N.J.R.E. 609. We note that a review of the judge's detailed opinion makes it clear that his disbelief of defendant's testimony was based on the evidence in the case and not an inference about veracity related to his prior convictions. In short, any errors related to prior convictions were clearly incapable of producing an unjust result. R. 2:10-2.
In Points III and IV of his supplemental brief, defendant raises objections related to the expert testimony. These claims are without sufficient merit to warrant more than a brief comment in a written opinion. R. 2:11-3(e)(2).
The judge did not abuse his discretion by precluding defendant's expert from testifying about optics and physics to establish the he could not have stood up in the van and the girls could not have seen what they reported. The judge concluded that expert testimony on those points would not assist him in resolving those factual questions which were not beyond the understanding of an ordinary person. N.J.R.E. 702. That is a proper basis for exclusion of expert testimony. N.J. Div. of Youth & Family Servs. v. Z.P.R., 351 N.J. Super. 427, 438-39 (App. Div. 2002).
Defendant's second objection is based on a misunderstanding of the record. The judge did not compel him to testify by precluding his expert from testifying about the facts reported by defendant and relied upon by the expert. The judge rejected the prosecutor's argument on that point.
Defendant's additional arguments relevant to his convictions, which are raised in Points IV(C) and V, are without sufficient merit to warrant any discussion in a written opinion.

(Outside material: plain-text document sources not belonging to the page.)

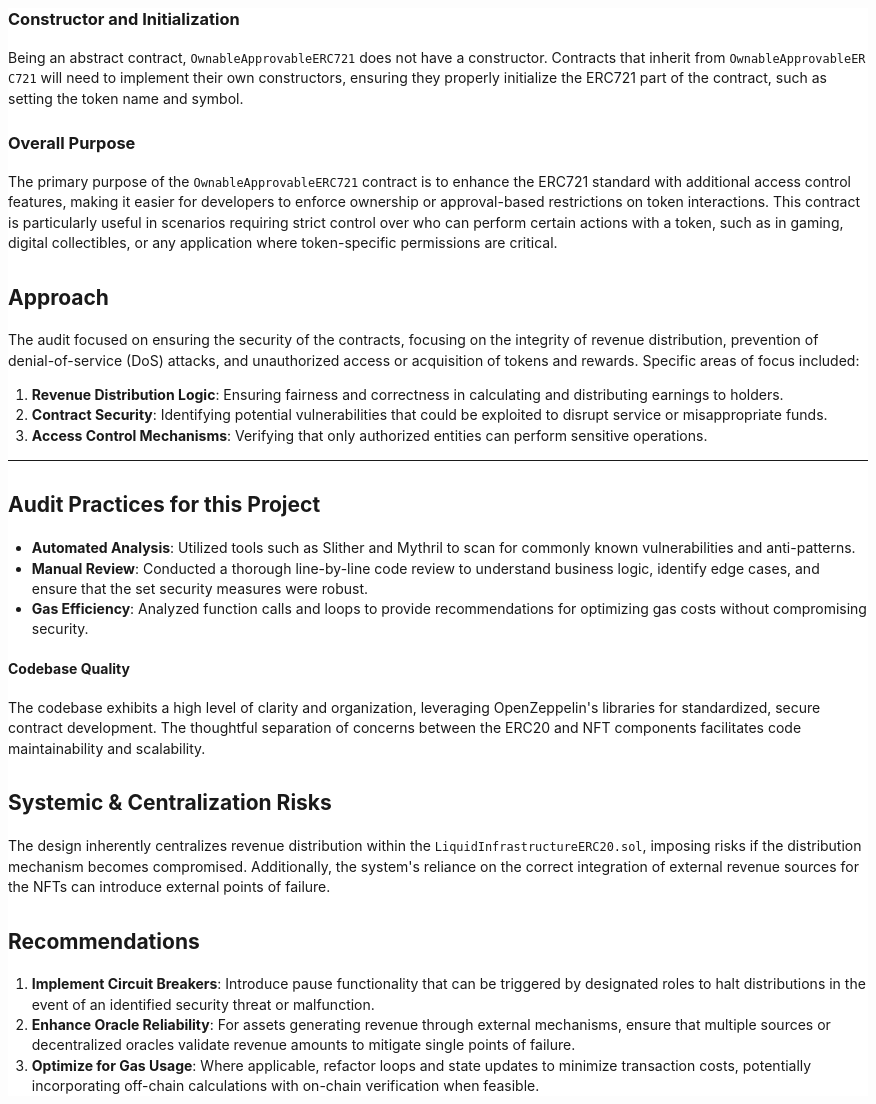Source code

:### Constructor and Initialization
Being an abstract contract, `OwnableApprovableERC721` does not have a constructor. Contracts that inherit from `OwnableApprovableERC721` will need to implement their own constructors, ensuring they properly initialize the ERC721 part of the contract, such as setting the token name and symbol.

### Overall Purpose
The primary purpose of the `OwnableApprovableERC721` contract is to enhance the ERC721 standard with additional access control features, making it easier for developers to enforce ownership or approval-based restrictions on token interactions. This contract is particularly useful in scenarios requiring strict control over who can perform certain actions with a token, such as in gaming, digital collectibles, or any application where token-specific permissions are critical.



## Approach
The audit focused on ensuring the security of the contracts, focusing on the integrity of revenue distribution, prevention of denial-of-service (DoS) attacks, and unauthorized access or acquisition of tokens and rewards. Specific areas of focus included:
1. **Revenue Distribution Logic**: Ensuring fairness and correctness in calculating and distributing earnings to holders.
2. **Contract Security**: Identifying potential vulnerabilities that could be exploited to disrupt service or misappropriate funds.
3. **Access Control Mechanisms**: Verifying that only authorized entities can perform sensitive operations.

---

## Audit Practices for this Project
- **Automated Analysis**: Utilized tools such as Slither and Mythril to scan for commonly known vulnerabilities and anti-patterns.
- **Manual Review**: Conducted a thorough line-by-line code review to understand business logic, identify edge cases, and ensure that the set security measures were robust.
- **Gas Efficiency**: Analyzed function calls and loops to provide recommendations for optimizing gas costs without compromising security.

#### Codebase Quality
The codebase exhibits a high level of clarity and organization, leveraging OpenZeppelin's libraries for standardized, secure contract development. The thoughtful separation of concerns between the ERC20 and NFT components facilitates code maintainability and scalability.

## Systemic & Centralization Risks
The design inherently centralizes revenue distribution within the `LiquidInfrastructureERC20.sol`, imposing risks if the distribution mechanism becomes compromised. Additionally, the system's reliance on the correct integration of external revenue sources for the NFTs can introduce external points of failure.

## Recommendations
1. **Implement Circuit Breakers**: Introduce pause functionality that can be triggered by designated roles to halt distributions in the event of an identified security threat or malfunction.
2. **Enhance Oracle Reliability**: For assets generating revenue through external mechanisms, ensure that multiple sources or decentralized oracles validate revenue amounts to mitigate single points of failure.
3. **Optimize for Gas Usage**: Where applicable, refactor loops and state updates to minimize transaction costs, potentially incorporating off-chain calculations with on-chain verification when feasible.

R. 2:11-3(e)(2). Defendant presents no argument relevant to the claim of ineffective assistance raised in Point VII of the supplemental brief. He simply noted his intention to raise the claim in a petition for post-conviction relief. State v. Preciose, 129 N.J. 451 (1992).
Although there is no error warranting reversal of defendant's convictions, the judgment of conviction must be amended. Defendant argues, correctly, that his convictions for lewdness in the presence of N.T. and endangering N.T.'s welfare, which were based on the same conduct, must be merged. State v. Hackett, 166 N.J. 66, 70-71 (2001). In addition, the judgment of conviction does not reflect the fact that defendant was acquitted of attempted aggravated assault, count seven in the indictment.
Affirmed in part; reversed in part; and remanded for correction of the judgment of conviction.